By Ken Steinberg
The Nature of Data
Everything stored on your computer can be divided into exactly two categories: applications and data. Applications do the work and data is what they work on. Data is by far the more valuable. A case can be made for the value of individual applications, but in reality it is the algorithms they employ, not the applications themselves, which are valuable.
Most business people and technology professionals will agree: data is king. Whether in government, banking, telecommunications, medical imaging, manufacturing process control or transportation the secure use of electronic data is the lifeblood of a global economy.
Data can be further divided into two very distinct categories: inward facing and outward facing.
Inward facing data is that information, often proprietary in nature that allows a company to produce its goods and services. This data is used internally by employees and the company’s various business components. Efforts are made to ensure that inward facing data does not leave the organization.
Outward facing data is that private information that the company uses to compete in the marketplace. This “portable” or “mobile” data may be used in sales, customer service and analytical functions that are often used by employees outside the confines of the company proper. The data stored on the laptop of a salesperson is an example of outward facing data. It may be just as sensitive as inward facing data, but it probably is exposed to higher risk.

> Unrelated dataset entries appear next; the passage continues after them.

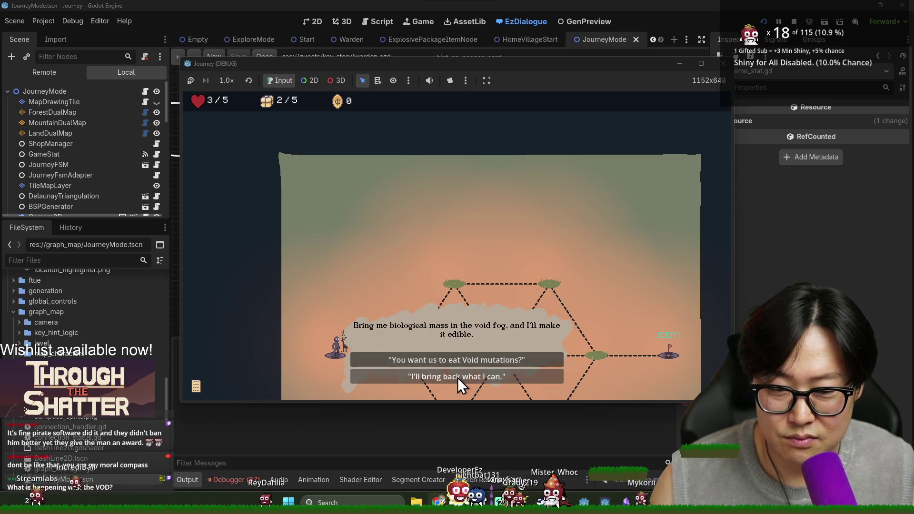
{"action": "left_click", "coordinate": [441, 380]}
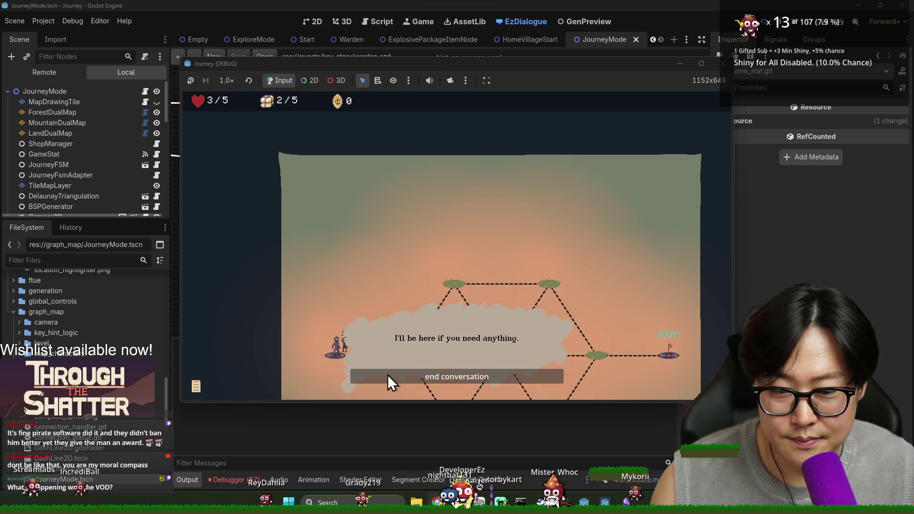
{"action": "left_click", "coordinate": [386, 376]}
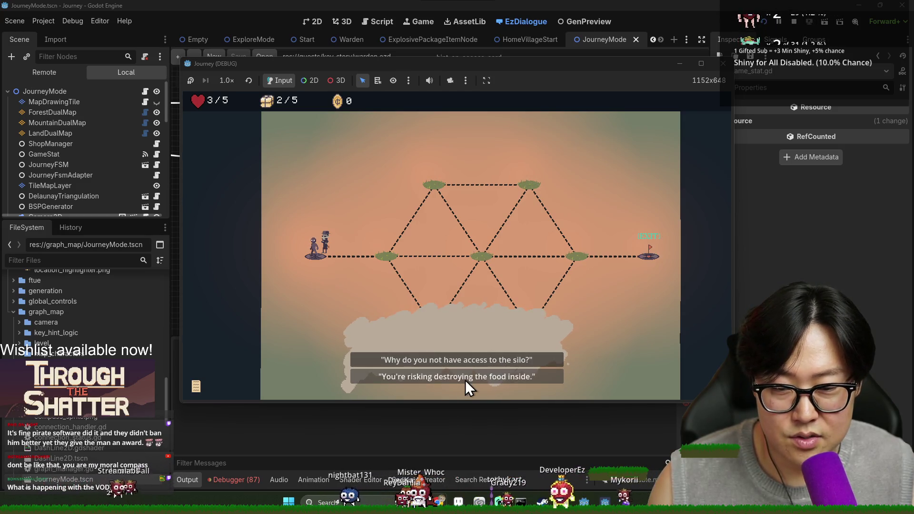
{"action": "key", "text": "F8"}
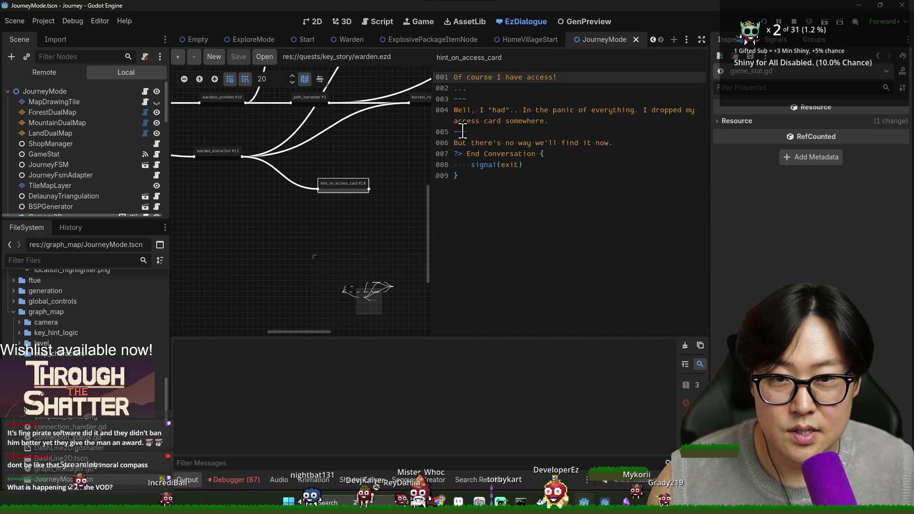
- Bring the start of the dialogue tree into view and open the warden_interaction node's script
{"action": "left_click_drag", "start_coordinate": [276, 159], "coordinate": [328, 164]}
{"action": "left_click", "coordinate": [281, 146]}
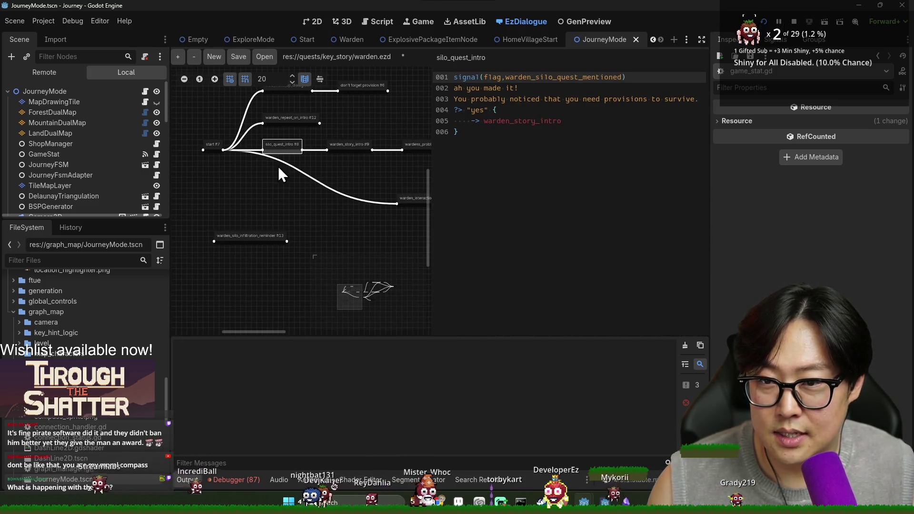
{"action": "scroll", "coordinate": [210, 148], "scroll_direction": "up", "scroll_amount": 2}
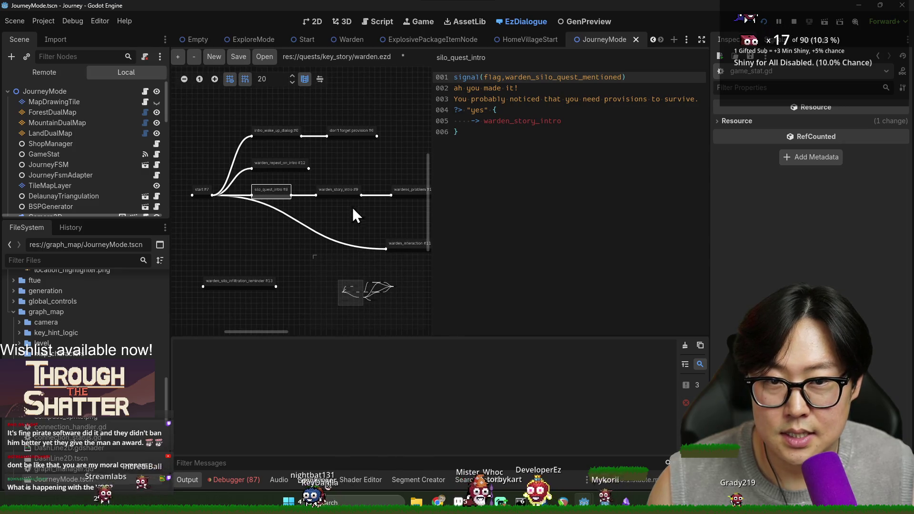
{"action": "left_click", "coordinate": [402, 245]}
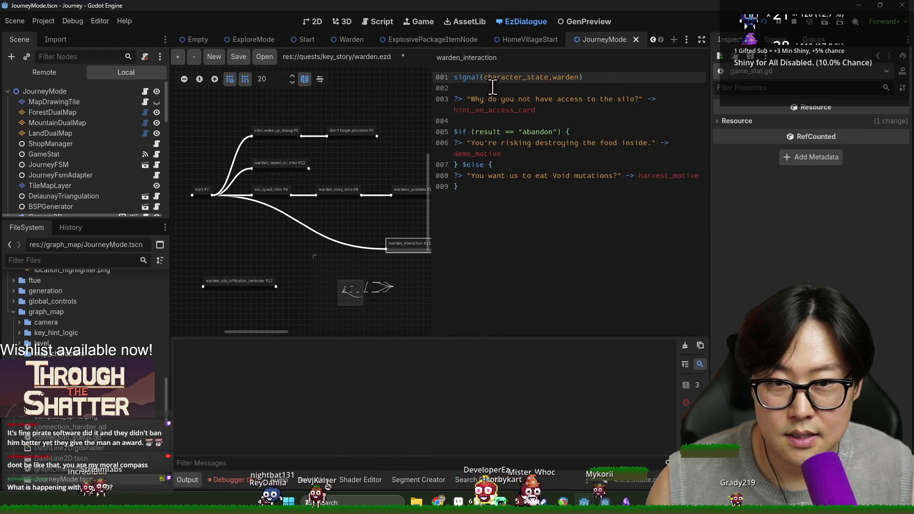
- Insert a new line beginning 'What is it?' after the signal line, then save and run the game
{"action": "key", "text": "Return"}
{"action": "key", "text": "Return"}
{"action": "key", "text": "Up"}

This distinction is particularly important to security professionals as the large number of data breaches in recent years bear witness to the fact that many security professionals do not understand the implications of the differences between protecting inward facing data and outward.

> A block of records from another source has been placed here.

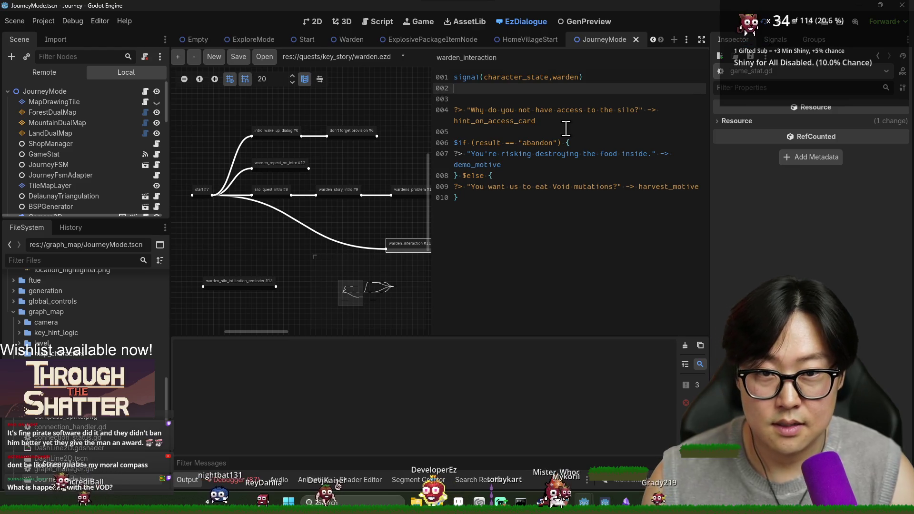
{"action": "type", "text": "What is it?"}
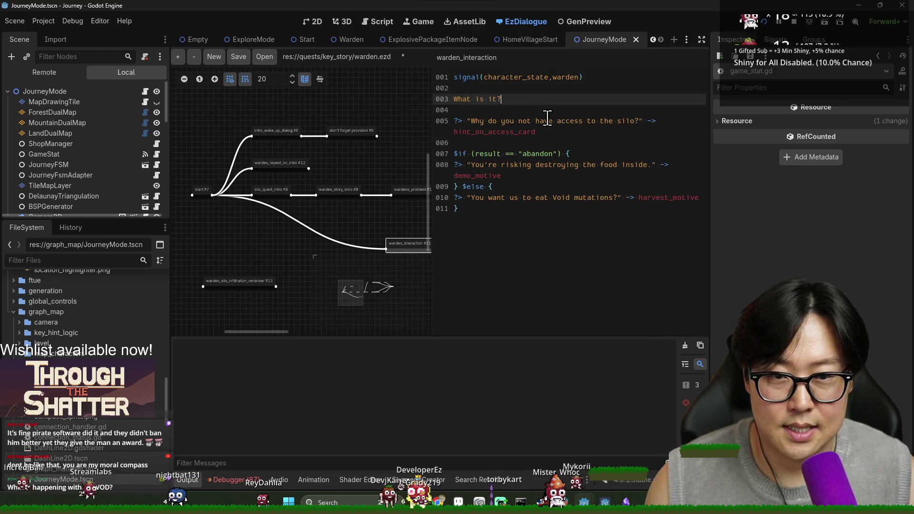
{"action": "key", "text": "F5"}
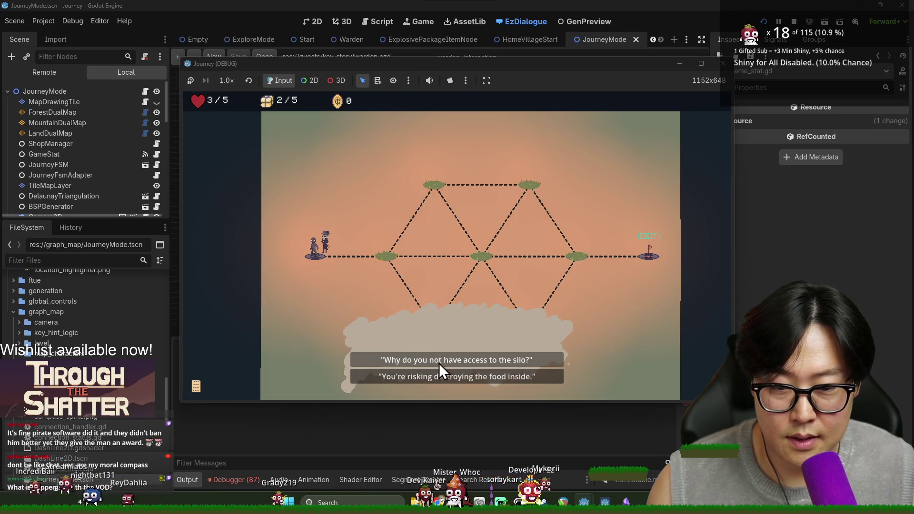
- Stop the game, put the caret on blank line 004, and run the game again
{"action": "key", "text": "F8"}
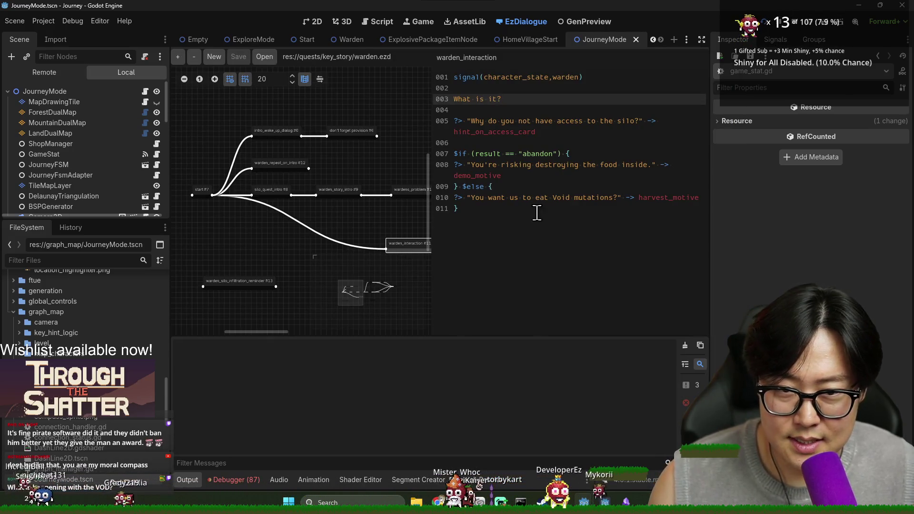
{"action": "left_click", "coordinate": [512, 165]}
{"action": "left_click", "coordinate": [508, 110]}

While there are occasions when applications themselves need to be secure, more often than not, it is the securing of data that has the biggest impact on business continuity and profits. To achieve this, the successful security officer needs to focus on only two actions-keeping inward data inside and outward data from being acquired, compromised and/or coerced while outside of the corporate environment.
Further confusion occurs, when security professionals seek solutions that facilitate successful information assurance but fail to take into account real-world conditions. These errors result in the inevitable selection of a tool set that becomes burdensome to both the corporation and the operation of its computing systems. These implementations may survive a few years but are ultimately removed due to their disruptive effect upon the business environment and culture. We predict that many of the organizations rushing to employ full disk encryption today will be retiring these solutions a few years from now.
Whole disk encryption will protect against system loss.
The knee-jerk reaction of most IT professionals, when asked to secure portable information, such as laptops, is to blanket an entire system in encryption. This appears, at first blush, to be the “easy and simple answer.” What is often miscalculated is the inherent danger of key management. Whole disk encryption requires that a set of keys be distributed with the encrypted system so that the core applications can subsequently be unencrypted before the system can run. Transportation of an encryption key with the encrypted information provides opportunity for the encryption to be broken. It is unlikely anyone will find a way to brute decrypt AES 256 encrypted information, but the four digit pin that protects the encryption key is not as much of a challenge to attack
Shipping the key with the encryption set, or making the safety of the encryption key reliant on the user of the system, also puts the user at risk of harm. Depending upon the attacker’s level of intent, knowing that the user can provide critical parts of the key, may result in direct or indirect (family members, etc.) threats of harm in order to obtain key information. In all cases it is better that the user has no knowledge of the key or its seeds.
There will be a huge performance penalty to be paid.
Encryption of common applications is a performance impacting and unnecessarily burdensome action. Encryption of data, not common applications, mitigates the performance degradation as the operating system is not subject to decryption.
The additional and unfortunate issue with encrypting application sets is failure recovery. When encryption fails or keys are corrupted, unless there is a recovery mechanism, the whole system is lost. Once corrupted, it is even more difficult to get the system into a working state in order to recover the data.
System encryption will not keep data from being stolen.
Hiring employees and consultants implies a level of trust. Trust, in security, implies access. In order to conduct business employees must have access to unencrypted information. Encryption is therefore unable to protect the data when it is being used. All encryption efforts must be enhanced with data access logging and data copy protection.